32. The method of claim 31, wherein said hardware processor is configured for transmitting said processed signal to a server computer at a remote location.

33. The method of claim 32, wherein said hardware processor is configured for processing said signal to determine presence, amount and / or type of said drug or portion thereof on said electrode and to transmit information pertaining to said determination to a server computer at a remote location.

34. The method of any one of claims 31 to 33, further comprising an indication unit in the form of a visual or an audio display.

35. The method of any one of claims 1 to 34, wherein contacting said sample with said carbon electrode is for a time period of no more than 1 minute, or no more than 30 seconds, or no more than 10 seconds.

36. The method of any one of claims 1 to 35, wherein a total operation time of the method is no more than 5 minutes, or no more than 4 minutes, or no more than 1 minute.

37. An electrochemical system comprising an electrochemical cell as defined in any one of claims 24 to 26, and a means for contacting the gaseous sample with the carbon electrode.

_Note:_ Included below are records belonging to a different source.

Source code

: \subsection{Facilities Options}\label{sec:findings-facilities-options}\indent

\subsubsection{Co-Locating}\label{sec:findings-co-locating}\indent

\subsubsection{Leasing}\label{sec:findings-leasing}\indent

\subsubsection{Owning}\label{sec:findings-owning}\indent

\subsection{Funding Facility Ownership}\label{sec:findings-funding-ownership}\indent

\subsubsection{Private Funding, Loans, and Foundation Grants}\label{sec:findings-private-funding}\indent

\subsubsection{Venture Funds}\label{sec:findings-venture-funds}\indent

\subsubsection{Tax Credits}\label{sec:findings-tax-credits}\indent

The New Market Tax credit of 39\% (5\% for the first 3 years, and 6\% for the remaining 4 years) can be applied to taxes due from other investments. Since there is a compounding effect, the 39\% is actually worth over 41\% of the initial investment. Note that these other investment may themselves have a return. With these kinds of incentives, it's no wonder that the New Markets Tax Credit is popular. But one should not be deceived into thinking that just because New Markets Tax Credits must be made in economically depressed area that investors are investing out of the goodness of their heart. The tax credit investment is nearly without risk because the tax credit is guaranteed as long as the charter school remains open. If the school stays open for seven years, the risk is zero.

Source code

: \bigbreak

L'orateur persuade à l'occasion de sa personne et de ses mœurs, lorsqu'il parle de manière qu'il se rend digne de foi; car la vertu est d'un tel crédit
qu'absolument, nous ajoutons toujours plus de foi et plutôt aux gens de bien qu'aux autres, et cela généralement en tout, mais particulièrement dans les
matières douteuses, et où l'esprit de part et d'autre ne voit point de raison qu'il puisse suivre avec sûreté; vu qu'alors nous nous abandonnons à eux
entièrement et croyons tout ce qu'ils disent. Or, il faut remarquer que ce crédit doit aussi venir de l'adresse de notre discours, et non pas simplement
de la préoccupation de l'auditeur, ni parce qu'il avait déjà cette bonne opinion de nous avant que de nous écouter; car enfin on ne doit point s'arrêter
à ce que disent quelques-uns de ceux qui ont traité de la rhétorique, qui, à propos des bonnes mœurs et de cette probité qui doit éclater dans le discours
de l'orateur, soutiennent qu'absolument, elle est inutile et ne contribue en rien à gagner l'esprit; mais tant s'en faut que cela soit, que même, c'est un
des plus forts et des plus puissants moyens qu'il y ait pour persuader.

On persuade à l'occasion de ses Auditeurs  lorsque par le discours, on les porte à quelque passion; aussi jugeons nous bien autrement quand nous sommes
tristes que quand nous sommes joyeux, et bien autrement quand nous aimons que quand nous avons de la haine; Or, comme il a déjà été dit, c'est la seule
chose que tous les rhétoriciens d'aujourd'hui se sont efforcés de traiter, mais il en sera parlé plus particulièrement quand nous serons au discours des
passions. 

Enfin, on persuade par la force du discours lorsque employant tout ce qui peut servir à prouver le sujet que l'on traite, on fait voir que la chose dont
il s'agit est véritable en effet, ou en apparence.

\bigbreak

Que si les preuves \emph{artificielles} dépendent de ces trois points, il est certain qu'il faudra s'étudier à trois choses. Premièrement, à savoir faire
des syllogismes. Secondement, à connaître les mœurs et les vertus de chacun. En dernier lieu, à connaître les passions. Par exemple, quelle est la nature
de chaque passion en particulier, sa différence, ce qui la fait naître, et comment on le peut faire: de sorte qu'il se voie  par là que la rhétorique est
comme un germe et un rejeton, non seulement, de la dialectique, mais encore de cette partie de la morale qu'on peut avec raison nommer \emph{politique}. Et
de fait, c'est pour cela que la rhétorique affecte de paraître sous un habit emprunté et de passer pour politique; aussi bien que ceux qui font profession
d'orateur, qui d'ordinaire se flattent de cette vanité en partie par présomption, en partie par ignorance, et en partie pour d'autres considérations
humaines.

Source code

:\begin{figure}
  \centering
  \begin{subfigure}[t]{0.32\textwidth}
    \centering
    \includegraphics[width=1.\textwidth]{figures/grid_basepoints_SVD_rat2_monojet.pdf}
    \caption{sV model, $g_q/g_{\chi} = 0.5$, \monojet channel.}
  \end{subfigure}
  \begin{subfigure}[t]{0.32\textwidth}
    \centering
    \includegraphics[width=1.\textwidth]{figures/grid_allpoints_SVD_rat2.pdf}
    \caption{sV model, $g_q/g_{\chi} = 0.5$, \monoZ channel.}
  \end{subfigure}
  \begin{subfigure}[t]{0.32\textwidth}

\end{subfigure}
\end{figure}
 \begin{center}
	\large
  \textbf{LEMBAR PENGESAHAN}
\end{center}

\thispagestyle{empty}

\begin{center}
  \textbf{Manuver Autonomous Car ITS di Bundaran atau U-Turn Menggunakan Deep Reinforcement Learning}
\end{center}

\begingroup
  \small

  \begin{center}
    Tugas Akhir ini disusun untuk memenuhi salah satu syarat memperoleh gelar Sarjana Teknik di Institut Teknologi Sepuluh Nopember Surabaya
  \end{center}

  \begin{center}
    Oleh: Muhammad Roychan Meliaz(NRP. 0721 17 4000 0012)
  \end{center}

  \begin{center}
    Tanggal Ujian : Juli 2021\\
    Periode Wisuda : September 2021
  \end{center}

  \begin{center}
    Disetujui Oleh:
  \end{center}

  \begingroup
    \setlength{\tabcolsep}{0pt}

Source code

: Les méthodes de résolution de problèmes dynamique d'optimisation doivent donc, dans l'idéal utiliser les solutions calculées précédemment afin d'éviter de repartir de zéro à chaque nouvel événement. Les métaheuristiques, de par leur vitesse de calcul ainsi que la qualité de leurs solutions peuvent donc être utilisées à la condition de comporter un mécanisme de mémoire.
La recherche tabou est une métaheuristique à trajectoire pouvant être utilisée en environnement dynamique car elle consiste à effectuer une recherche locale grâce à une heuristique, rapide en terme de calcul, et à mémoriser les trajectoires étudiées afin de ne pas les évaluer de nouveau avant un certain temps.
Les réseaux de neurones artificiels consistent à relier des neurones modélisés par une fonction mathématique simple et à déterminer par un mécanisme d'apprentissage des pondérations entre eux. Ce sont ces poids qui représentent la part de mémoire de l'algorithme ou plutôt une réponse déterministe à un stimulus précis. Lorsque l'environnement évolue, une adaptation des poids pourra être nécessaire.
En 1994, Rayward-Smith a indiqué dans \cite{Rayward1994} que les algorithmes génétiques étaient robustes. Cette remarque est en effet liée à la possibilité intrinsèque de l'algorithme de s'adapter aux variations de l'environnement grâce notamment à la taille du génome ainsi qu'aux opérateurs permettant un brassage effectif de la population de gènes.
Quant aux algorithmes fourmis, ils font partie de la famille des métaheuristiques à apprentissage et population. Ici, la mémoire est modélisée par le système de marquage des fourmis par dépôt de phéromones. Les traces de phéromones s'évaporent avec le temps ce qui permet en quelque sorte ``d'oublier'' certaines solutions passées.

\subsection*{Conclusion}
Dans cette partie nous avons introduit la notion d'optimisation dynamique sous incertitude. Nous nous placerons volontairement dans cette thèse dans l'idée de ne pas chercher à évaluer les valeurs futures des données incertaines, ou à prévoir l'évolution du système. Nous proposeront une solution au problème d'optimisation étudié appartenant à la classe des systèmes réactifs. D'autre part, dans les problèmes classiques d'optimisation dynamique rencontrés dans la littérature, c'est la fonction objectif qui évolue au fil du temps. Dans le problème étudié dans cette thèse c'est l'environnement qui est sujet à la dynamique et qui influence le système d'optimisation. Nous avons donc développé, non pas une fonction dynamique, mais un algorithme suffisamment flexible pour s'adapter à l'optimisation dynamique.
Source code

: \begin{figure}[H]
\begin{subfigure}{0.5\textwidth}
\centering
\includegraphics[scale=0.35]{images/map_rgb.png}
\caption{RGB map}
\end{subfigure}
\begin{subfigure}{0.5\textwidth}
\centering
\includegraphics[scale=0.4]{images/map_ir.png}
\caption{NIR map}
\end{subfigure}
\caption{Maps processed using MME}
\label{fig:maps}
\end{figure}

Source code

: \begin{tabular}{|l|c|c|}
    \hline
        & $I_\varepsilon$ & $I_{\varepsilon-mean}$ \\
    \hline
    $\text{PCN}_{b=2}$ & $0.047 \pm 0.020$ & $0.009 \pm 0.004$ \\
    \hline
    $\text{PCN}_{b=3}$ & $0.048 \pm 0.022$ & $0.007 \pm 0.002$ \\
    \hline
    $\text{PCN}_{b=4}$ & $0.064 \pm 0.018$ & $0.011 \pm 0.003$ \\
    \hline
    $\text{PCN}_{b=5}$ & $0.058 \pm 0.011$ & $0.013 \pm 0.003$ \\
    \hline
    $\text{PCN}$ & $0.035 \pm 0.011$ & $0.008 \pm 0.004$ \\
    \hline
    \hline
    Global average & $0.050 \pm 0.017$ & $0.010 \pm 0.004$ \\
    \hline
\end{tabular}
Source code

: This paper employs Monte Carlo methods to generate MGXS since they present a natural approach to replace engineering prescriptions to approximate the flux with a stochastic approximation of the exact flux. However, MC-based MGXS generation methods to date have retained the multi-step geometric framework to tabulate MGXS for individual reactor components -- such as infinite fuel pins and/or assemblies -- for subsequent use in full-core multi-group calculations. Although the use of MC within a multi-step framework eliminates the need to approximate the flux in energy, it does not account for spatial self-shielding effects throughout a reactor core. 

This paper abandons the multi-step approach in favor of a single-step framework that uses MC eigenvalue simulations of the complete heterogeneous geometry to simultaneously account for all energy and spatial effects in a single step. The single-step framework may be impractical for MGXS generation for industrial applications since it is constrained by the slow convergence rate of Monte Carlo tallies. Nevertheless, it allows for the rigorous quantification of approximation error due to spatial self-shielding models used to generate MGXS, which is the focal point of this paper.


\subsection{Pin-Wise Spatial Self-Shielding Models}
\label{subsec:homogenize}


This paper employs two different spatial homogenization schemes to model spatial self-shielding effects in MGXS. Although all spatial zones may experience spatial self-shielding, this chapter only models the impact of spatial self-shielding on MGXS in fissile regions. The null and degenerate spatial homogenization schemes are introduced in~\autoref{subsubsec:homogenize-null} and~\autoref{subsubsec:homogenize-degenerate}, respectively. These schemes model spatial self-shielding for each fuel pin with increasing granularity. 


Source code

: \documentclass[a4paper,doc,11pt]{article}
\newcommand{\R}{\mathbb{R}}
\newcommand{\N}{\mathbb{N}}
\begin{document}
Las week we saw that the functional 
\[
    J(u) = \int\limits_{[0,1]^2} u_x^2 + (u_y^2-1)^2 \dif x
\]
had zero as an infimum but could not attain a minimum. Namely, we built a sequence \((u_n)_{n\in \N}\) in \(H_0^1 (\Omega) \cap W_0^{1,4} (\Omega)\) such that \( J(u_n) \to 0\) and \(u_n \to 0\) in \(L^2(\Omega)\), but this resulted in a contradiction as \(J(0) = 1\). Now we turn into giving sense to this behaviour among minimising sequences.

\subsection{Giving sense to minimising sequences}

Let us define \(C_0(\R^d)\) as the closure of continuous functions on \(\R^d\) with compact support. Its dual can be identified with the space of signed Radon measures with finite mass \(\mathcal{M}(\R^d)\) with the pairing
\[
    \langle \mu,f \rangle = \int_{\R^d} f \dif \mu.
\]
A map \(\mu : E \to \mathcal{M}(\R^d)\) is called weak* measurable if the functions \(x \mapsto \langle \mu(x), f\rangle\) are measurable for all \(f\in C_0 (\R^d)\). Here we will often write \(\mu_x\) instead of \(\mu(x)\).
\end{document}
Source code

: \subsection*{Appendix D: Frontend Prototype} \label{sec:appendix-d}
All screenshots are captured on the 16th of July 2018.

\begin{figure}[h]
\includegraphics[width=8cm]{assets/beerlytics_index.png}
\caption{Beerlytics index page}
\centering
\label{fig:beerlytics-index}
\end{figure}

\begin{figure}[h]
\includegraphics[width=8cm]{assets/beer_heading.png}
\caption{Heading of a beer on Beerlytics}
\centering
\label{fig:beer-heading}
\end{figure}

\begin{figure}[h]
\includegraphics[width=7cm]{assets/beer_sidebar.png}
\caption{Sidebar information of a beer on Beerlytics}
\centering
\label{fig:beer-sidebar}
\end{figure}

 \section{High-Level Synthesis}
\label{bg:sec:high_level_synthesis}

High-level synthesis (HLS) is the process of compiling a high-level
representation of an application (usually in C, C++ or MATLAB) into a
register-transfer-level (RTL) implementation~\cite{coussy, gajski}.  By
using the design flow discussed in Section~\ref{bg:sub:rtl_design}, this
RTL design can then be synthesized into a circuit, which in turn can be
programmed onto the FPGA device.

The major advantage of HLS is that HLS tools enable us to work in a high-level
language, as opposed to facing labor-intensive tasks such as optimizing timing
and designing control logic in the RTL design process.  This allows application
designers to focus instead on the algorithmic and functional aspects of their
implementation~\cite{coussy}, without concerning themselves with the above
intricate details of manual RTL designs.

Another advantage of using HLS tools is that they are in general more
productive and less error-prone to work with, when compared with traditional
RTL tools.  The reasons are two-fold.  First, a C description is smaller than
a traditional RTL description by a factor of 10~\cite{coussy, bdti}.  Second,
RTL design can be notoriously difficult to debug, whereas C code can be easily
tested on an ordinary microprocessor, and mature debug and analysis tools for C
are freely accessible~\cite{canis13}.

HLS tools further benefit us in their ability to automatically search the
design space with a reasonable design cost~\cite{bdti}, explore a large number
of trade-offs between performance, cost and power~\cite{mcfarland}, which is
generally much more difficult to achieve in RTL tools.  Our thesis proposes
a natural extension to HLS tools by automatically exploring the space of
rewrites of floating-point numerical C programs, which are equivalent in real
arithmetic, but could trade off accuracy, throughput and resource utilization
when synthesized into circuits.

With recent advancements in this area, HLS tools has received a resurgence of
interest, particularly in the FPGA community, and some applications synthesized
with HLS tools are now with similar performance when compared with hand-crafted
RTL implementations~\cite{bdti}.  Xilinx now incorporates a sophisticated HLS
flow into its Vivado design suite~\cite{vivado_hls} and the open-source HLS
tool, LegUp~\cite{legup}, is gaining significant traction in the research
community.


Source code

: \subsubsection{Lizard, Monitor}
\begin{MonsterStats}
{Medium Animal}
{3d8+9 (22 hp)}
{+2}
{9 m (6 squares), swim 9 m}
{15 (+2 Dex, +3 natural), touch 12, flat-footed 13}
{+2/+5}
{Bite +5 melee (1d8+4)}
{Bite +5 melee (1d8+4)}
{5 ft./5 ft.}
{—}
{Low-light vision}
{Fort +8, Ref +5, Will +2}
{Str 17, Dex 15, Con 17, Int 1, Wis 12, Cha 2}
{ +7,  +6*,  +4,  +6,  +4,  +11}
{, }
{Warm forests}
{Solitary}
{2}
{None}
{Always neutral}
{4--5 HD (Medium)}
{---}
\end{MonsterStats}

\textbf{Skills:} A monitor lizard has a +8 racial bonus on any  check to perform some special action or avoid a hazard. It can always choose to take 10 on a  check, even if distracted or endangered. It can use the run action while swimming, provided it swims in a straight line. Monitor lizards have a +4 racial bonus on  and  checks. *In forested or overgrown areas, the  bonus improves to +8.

38. The electrochemical system of claim 37, wherein said means comprises an air sampler.

39. The electrochemical system of claim 37 or 38, wherein said means comprises an air pump.

40. The electrochemical system of claim 37, wherein said means comprises a breathing tube.

41. The electrochemical system of any one of claims 37 to 40, being operable by contacting the gaseous sample with the carbon electrode to thereby provide a carbon electrode having the gaseous sample or a portion thereof absorbed thereto and integrating the electrode having the gaseous sample or a portion thereof absorbed thereto in said electrochemical cell.

42. The electrochemical system of any one of claims 37 to 41, being operable by introducing the gaseous sample to said electrochemical cells.